BEGIN ENTRIES SUPPLIED

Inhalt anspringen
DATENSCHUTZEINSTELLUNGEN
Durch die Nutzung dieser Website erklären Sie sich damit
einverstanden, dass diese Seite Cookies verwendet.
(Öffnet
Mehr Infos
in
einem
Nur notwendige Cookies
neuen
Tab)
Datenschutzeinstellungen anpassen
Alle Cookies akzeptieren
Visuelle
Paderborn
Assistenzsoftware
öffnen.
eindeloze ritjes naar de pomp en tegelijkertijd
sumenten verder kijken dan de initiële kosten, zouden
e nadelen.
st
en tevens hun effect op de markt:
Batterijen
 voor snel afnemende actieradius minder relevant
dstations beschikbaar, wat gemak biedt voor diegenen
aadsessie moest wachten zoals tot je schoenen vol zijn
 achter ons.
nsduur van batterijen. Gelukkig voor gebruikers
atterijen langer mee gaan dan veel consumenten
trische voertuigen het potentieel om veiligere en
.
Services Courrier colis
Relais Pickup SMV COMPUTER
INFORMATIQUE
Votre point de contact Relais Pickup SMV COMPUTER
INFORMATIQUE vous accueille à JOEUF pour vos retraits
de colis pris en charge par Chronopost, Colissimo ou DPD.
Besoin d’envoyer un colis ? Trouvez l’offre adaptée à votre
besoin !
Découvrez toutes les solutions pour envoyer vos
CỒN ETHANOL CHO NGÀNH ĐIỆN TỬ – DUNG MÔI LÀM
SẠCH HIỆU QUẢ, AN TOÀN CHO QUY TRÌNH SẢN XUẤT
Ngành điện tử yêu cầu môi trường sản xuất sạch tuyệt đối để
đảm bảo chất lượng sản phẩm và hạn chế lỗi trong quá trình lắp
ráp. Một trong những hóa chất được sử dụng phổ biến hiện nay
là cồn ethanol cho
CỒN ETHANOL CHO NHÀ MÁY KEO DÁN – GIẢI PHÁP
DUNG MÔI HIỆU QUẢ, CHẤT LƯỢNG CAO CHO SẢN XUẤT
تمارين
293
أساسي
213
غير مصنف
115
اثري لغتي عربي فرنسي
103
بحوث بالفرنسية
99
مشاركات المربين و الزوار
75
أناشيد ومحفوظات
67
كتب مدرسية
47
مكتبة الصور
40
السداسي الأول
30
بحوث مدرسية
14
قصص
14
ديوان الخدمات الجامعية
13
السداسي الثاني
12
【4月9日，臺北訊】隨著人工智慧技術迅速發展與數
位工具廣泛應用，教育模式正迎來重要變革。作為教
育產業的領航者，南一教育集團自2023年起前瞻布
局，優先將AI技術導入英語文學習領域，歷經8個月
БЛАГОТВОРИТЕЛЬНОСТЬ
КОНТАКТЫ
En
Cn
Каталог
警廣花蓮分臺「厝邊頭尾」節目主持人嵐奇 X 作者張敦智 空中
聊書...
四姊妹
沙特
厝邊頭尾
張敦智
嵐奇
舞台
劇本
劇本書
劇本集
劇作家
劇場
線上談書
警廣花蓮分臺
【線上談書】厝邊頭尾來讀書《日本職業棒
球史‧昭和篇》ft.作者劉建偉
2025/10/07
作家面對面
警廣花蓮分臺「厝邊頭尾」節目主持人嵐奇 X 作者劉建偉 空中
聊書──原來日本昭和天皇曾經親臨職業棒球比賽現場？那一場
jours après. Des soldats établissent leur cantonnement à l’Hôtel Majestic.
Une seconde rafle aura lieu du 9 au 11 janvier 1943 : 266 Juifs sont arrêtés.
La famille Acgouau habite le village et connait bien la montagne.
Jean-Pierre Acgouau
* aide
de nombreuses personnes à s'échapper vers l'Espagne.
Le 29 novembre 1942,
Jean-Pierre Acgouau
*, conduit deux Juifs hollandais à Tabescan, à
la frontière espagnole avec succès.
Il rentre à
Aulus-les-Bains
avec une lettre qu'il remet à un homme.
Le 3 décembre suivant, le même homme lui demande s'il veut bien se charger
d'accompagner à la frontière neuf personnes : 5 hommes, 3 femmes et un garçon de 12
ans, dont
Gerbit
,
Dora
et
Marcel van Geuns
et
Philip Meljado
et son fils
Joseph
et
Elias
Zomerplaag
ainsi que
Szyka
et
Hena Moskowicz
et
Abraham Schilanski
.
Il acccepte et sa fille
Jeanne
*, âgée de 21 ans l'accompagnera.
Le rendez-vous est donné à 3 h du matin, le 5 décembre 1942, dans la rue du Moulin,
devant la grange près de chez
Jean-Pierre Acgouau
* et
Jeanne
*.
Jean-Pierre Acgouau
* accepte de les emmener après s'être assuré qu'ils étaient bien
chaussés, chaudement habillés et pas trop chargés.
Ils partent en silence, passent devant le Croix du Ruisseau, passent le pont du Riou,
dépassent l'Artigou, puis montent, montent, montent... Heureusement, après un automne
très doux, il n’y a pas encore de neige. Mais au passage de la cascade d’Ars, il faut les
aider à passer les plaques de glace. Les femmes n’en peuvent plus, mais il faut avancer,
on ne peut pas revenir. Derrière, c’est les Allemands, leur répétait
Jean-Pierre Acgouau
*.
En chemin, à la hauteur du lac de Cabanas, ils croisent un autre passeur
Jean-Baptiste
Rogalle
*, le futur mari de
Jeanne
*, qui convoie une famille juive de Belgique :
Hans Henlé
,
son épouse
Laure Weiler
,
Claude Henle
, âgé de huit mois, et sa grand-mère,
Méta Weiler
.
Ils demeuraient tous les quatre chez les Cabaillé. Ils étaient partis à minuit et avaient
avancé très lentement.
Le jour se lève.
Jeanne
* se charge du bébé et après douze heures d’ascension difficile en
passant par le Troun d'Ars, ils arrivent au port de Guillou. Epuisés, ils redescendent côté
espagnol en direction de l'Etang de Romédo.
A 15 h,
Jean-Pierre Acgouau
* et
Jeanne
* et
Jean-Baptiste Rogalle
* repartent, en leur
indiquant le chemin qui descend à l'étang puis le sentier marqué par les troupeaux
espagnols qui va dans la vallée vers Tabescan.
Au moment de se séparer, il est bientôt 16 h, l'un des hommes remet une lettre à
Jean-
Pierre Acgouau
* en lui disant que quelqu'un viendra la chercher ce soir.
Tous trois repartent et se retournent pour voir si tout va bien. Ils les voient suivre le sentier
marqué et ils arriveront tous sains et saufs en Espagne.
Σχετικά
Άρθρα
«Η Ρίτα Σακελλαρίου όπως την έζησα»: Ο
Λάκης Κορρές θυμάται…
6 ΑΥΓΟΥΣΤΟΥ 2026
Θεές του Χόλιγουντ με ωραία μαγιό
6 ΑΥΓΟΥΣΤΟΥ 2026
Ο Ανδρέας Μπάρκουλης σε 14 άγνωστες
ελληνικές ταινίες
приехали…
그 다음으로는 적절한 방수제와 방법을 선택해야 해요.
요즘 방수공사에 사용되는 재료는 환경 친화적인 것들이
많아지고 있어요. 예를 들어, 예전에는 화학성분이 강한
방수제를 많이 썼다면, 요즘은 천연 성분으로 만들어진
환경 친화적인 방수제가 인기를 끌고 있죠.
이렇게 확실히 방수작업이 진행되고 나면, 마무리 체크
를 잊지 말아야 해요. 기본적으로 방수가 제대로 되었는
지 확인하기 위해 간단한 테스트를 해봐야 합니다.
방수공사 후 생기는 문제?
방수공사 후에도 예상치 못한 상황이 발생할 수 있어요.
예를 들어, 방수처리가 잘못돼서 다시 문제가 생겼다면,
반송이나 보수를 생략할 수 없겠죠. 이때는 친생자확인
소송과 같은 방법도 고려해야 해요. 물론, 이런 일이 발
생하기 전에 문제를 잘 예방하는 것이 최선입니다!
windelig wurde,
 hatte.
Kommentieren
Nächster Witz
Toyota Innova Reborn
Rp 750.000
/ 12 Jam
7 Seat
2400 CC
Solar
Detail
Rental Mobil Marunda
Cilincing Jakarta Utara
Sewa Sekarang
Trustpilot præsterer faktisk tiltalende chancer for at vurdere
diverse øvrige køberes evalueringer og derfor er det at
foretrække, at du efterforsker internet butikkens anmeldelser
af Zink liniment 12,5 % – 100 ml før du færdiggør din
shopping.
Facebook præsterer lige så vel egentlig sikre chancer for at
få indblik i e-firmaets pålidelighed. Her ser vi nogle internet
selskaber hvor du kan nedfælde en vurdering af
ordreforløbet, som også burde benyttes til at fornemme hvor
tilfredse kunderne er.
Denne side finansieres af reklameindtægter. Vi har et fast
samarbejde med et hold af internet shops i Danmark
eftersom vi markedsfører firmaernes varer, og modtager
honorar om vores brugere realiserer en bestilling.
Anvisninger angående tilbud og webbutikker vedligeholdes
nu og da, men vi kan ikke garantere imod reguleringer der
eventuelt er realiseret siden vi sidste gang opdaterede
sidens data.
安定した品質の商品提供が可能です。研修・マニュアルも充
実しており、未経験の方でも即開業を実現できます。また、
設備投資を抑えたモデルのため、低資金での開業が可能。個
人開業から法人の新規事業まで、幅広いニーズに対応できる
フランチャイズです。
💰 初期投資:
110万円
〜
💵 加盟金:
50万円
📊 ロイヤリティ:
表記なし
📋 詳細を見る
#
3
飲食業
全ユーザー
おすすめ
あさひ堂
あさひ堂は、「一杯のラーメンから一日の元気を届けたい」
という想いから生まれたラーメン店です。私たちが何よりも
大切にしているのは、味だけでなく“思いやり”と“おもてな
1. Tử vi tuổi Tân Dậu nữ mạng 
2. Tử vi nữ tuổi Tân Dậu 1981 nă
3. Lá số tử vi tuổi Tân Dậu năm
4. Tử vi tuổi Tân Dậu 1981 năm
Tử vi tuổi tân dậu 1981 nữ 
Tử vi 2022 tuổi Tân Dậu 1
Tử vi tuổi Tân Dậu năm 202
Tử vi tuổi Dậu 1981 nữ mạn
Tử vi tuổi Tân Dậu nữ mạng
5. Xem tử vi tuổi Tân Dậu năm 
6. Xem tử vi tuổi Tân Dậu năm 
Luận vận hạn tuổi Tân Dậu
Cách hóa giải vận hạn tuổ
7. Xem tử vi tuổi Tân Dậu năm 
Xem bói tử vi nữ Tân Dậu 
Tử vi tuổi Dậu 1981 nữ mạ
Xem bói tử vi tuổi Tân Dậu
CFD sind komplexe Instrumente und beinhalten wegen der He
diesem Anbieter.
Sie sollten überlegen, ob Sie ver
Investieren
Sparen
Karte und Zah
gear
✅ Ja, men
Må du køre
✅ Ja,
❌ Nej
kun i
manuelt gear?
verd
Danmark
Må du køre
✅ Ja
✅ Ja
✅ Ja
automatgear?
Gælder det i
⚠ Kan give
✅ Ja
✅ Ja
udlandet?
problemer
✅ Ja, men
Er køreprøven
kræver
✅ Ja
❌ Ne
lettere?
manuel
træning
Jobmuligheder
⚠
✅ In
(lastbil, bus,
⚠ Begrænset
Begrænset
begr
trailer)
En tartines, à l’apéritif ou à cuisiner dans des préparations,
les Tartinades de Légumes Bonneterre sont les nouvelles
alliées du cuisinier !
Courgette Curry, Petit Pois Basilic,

END ENTRIES SUPPLIED

*WHAT THE TASK ASKS:* Above are the entries; repeat their lines exactly, from the first through the one that contains "dstations beschikbaar, wat".

*SOLUTION BELOW:*
Inhalt anspringen
DATENSCHUTZEINSTELLUNGEN
Durch die Nutzung dieser Website erklären Sie sich damit
einverstanden, dass diese Seite Cookies verwendet.
(Öffnet
Mehr Infos
in
einem
Nur notwendige Cookies
neuen
Tab)
Datenschutzeinstellungen anpassen
Alle Cookies akzeptieren
Visuelle
Paderborn
Assistenzsoftware
öffnen.
eindeloze ritjes naar de pomp en tegelijkertijd
sumenten verder kijken dan de initiële kosten, zouden
e nadelen.
st
en tevens hun effect op de markt:
Batterijen
 voor snel afnemende actieradius minder relevant
dstations beschikbaar, wat gemak biedt voor diegenen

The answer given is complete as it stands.